Réaction face à la violence impliquant des policiers.

Gardien de la paix.

Des fois on se demande " on va où ? ". En fait nous y sommes sans doute déjà et depuis quand ?

Je me souviens de ce vieux gendarme qui me racontait avoir un jour été face à face avec un jeune braqueur armé. Le gamin lui braquait un fusil et lui arrive le pistolet au poing. Le jeune est tellement jeune que l'ancien s'est comporté avec lui, non pas comme un gendarme mais comme un père. Il n'a pas tiré et le jeune s'est rendu, après palabres, tout péteux.

Je me suis toujours demandé si j'aurais ce courage dans une telle situation.

Je ne le sais pas.

Oui une voiture peut être une arme.

Y a t-il autant de vérité et de justice que d'individus ? Ou bien y a t-il une société et des règles, des lois ?

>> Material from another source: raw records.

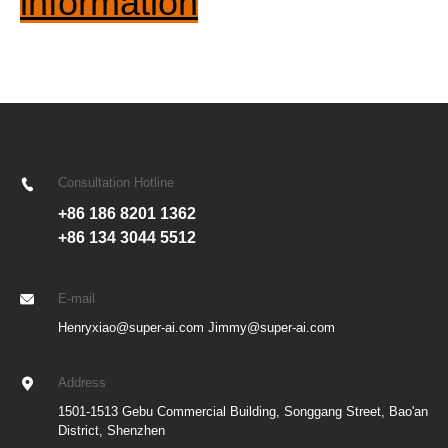
information
Consultation Hotline
+86 186 8201 1362
+86 134 3044 5512
E-mail
Henryxiao@super-ai.com Jimmy@super-ai.com
Address
1501-1513 Gebu Commercial Building, Songgang Street, Bao'an
District, Shenzhen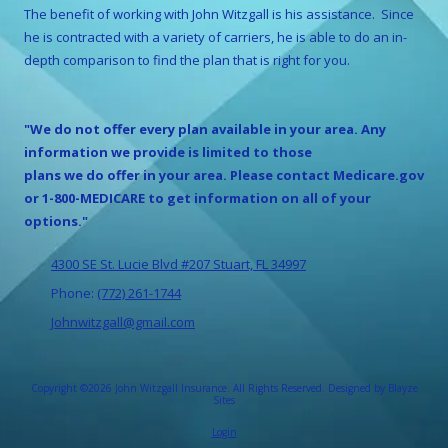
The benefit of working with
John Witzgall
is his assistance. Since
he is contracted with a variety of carriers, he is able to do an in-
depth comparison to find the plan that is right for you.
"We do not offer every plan available in your area. Any
information we provide is limited to those
plans we do offer in your area. Please contact Medicare.gov
or 1-800-MEDICARE to get information on all of your
options."
4300 SE St. Lucie Blvd #207 Stuart, FL 34997
Phone:
(772) 261-1744
Johnwitzgall@gmail.com
Copyright ©2026 John Witzgall Insurance. All Rights Reserved.
Designed by Blayze
Sites
Login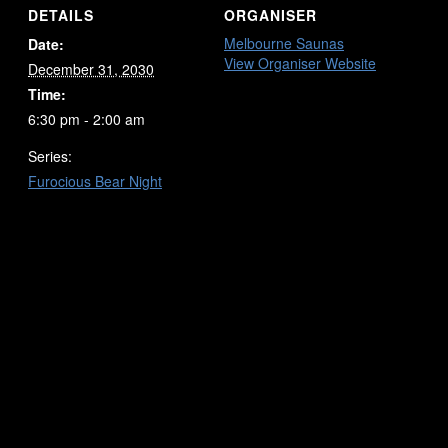
DETAILS
ORGANISER
Melbourne Saunas
Date:
View Organiser Website
December 31, 2030
Time:
6:30 pm - 2:00 am
Series:
Furocious Bear Night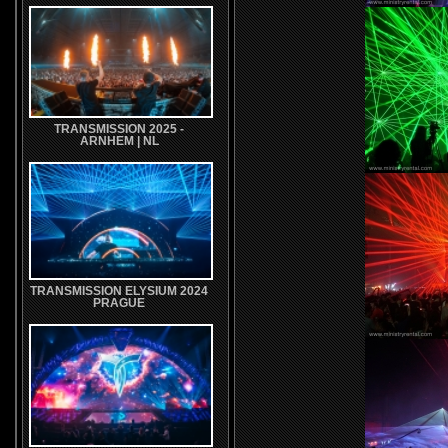
TRANSMISSION 2025 -
ARNHEM | NL
TRANSMISSION ELYSIUM 2024
PRAGUE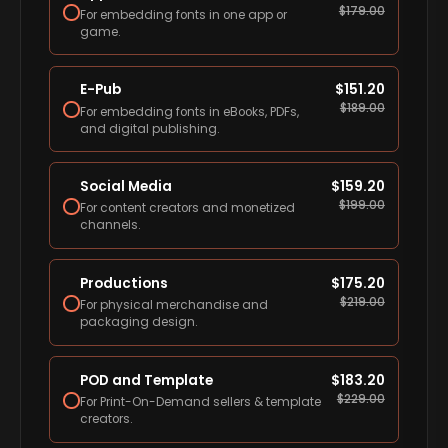
$
179.00
For embedding fonts in one app or
game.
E-Pub
$
151.20
$
189.00
For embedding fonts in eBooks, PDFs,
and digital publishing.
Social Media
$
159.20
$
199.00
For content creators and monetized
channels.
Productions
$
175.20
$
219.00
For physical merchandise and
packaging design.
POD and Template
$
183.20
$
229.00
For Print-On-Demand sellers & template
creators.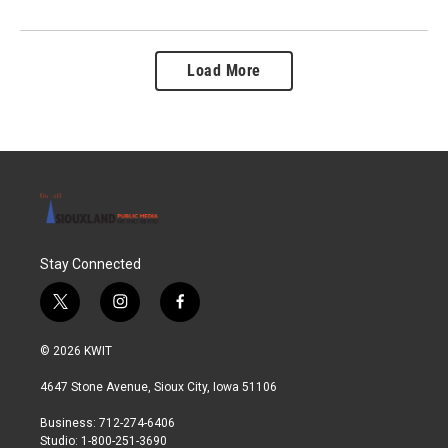
Load More
Stay Connected
t
i
f
w
n
a
i
s
c
© 2026 KWIT
t
t
e
t
a
b
4647 Stone Avenue, Sioux City, Iowa 51106
e
g
o
r
r
o
Business: 712-274-6406
a
k
Studio: 1-800-251-3690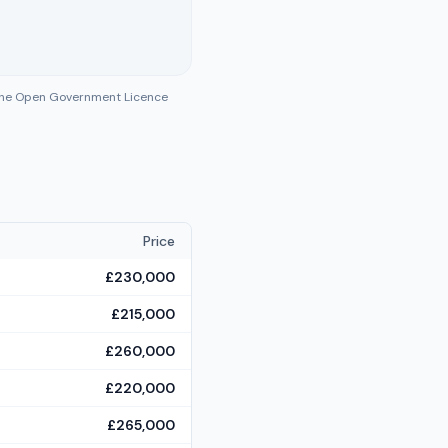
 the Open Government Licence
Price
£230,000
£215,000
£260,000
£220,000
£265,000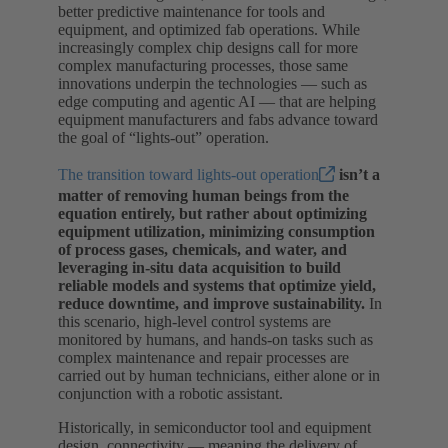
better predictive maintenance for tools and
equipment, and optimized fab operations. While
increasingly complex chip designs call for more
complex manufacturing processes, those same
innovations underpin the technologies — such as
edge computing and agentic AI — that are helping
equipment manufacturers and fabs advance toward
the goal of “lights-out” operation.
The transition toward lights-out operation
isn’t a
matter of removing human beings from the
equation entirely, but rather about optimizing
equipment utilization, minimizing consumption
of process gases, chemicals, and water, and
leveraging in-situ data acquisition to build
reliable models and systems that optimize yield,
reduce downtime, and improve sustainability.
In
this scenario, high-level control systems are
monitored by humans, and hands-on tasks such as
complex maintenance and repair processes are
carried out by human technicians, either alone or in
conjunction with a robotic assistant.
Historically, in semiconductor tool and equipment
design, connectivity — meaning the delivery of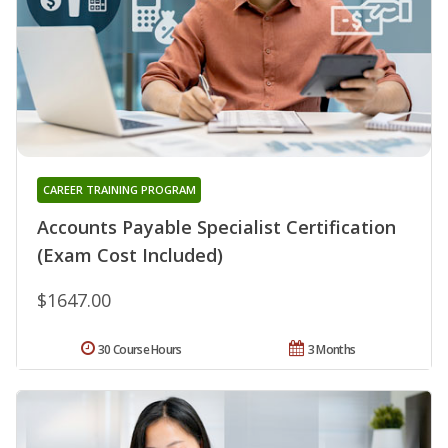
CAREER TRAINING PROGRAM
Accounts Payable Specialist Certification
(Exam Cost Included)
$1647.00
30 Course Hours
3 Months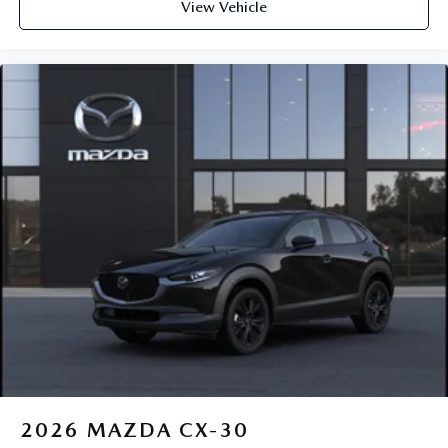
View Vehicle
2026
MAZDA CX-30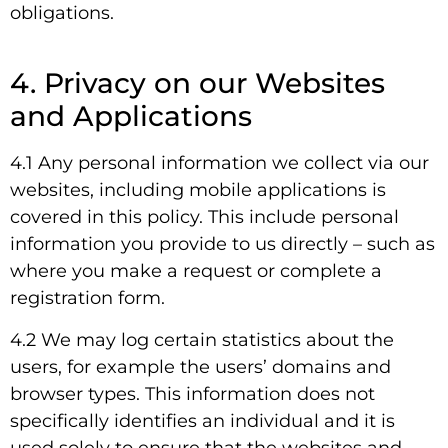
obligations.
4. Privacy on our Websites
and Applications
4.1 Any personal information we collect via our
websites, including mobile applications is
covered in this policy. This include personal
information you provide to us directly – such as
where you make a request or complete a
registration form.
4.2 We may log certain statistics about the
users, for example the users’ domains and
browser types. This information does not
specifically identifies an individual and it is
used solely to ensure that the websites and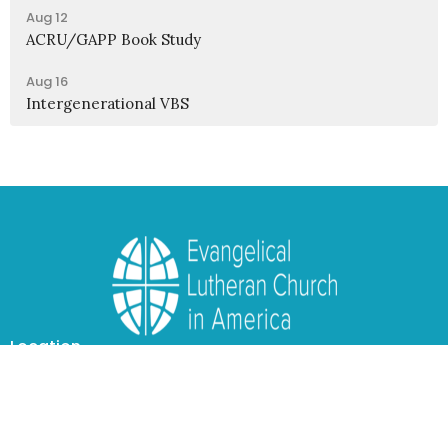
Aug 12
ACRU/GAPP Book Study
Aug 16
Intergenerational VBS
Location
1950 Nagel Road
Cincinnati, OH
45255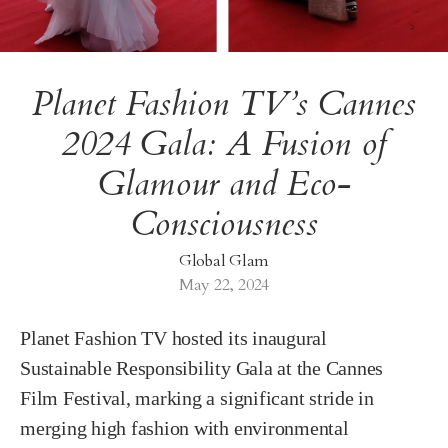
Planet Fashion TV’s Cannes
2024 Gala: A Fusion of
Glamour and Eco-
Consciousness
Global Glam
May 22, 2024
Planet Fashion TV hosted its inaugural
Sustainable Responsibility Gala at the Cannes
Film Festival, marking a significant stride in
merging high fashion with environmental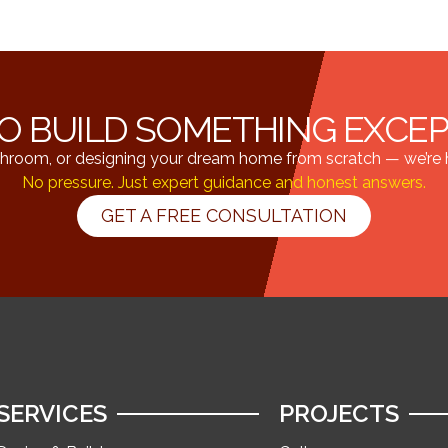
O BUILD SOMETHING EXCE
hroom, or designing your dream home from scratch — we’re he
No pressure. Just expert guidance and honest answers.
GET A FREE CONSULTATION
SERVICES
PROJECTS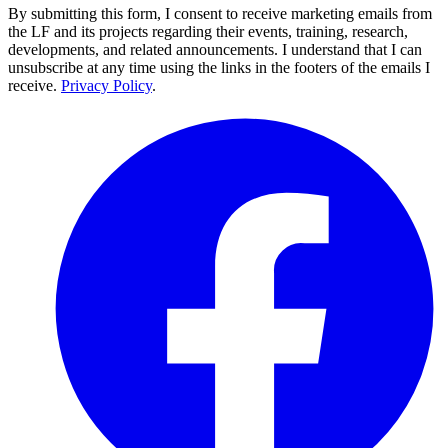
By submitting this form, I consent to receive marketing emails from
the LF and its projects regarding their events, training, research,
developments, and related announcements. I understand that I can
unsubscribe at any time using the links in the footers of the emails I
receive.
Privacy Policy
.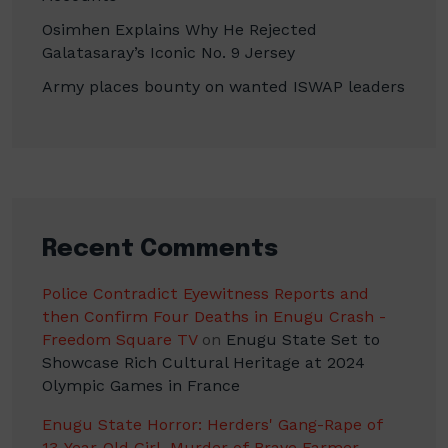
Osimhen Explains Why He Rejected
Galatasaray’s Iconic No. 9 Jersey
Army places bounty on wanted ISWAP leaders
Recent Comments
Police Contradict Eyewitness Reports and
then Confirm Four Deaths in Enugu Crash -
Freedom Square TV
on
Enugu State Set to
Showcase Rich Cultural Heritage at 2024
Olympic Games in France
Enugu State Horror: Herders' Gang-Rape of
13-Year-Old Girl, Murder of Brave Farmer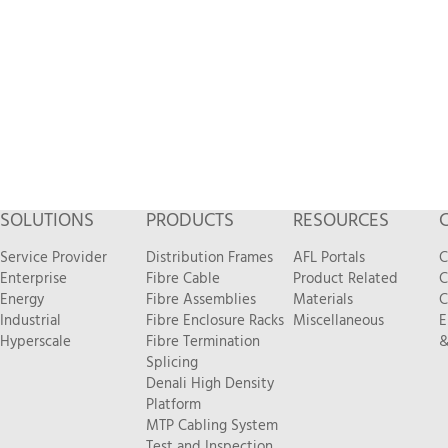
SOLUTIONS
PRODUCTS
RESOURCES
Service Provider
Distribution Frames
AFL Portals
C
Enterprise
Fibre Cable
Product Related
C
Energy
Fibre Assemblies
Materials
C
Industrial
Fibre Enclosure Racks
Miscellaneous
E
Hyperscale
Fibre Termination
&
Splicing
Denali High Density
Platform
MTP Cabling System
Test and Inspection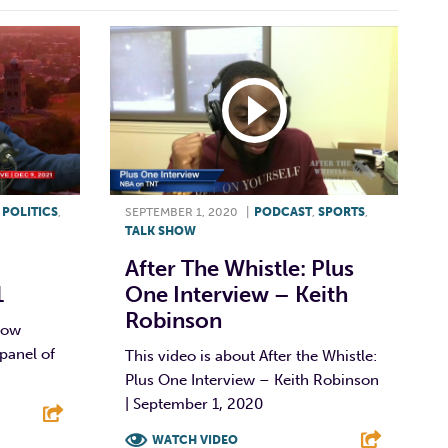
,
POLITICS
,
SEPTEMBER 1, 2020
|
PODCAST
,
SPORTS
,
TALK SHOW
After The Whistle: Plus
1
One Interview – Keith
Robinson
show
panel of
This video is about After the Whistle:
Plus One Interview – Keith Robinson
| September 1, 2020
WATCH VIDEO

Alors oui, faire " régner " l'ordre, c'est un sacerdoce quasi impossible et tellement ingrat.

Voyez les images, tant que c'est possible et faite vous votre opinion.

Moi je suis triste. Je ne me sens pas de juger. Une image peut être trompeuse et un geste malheureux peut être tragique.

J'ai appris que le tir est l'ultime solution. C'est le plus difficile exercice que de se mettre en situation de tir. C'est une nécessité professionnelle. Nous sommes comme des soldats qui attendent une déclaration de guerre imminente d'individus sans uniforme mais doivent préserver la paix tant que l'élastique de l'agressivité tient. C'est jongler avec sa vie et celle d'autrui, sans arrêt que de porter ce poids.

Une mère ou un père peuvent comprendre le poids de cette responsabilité.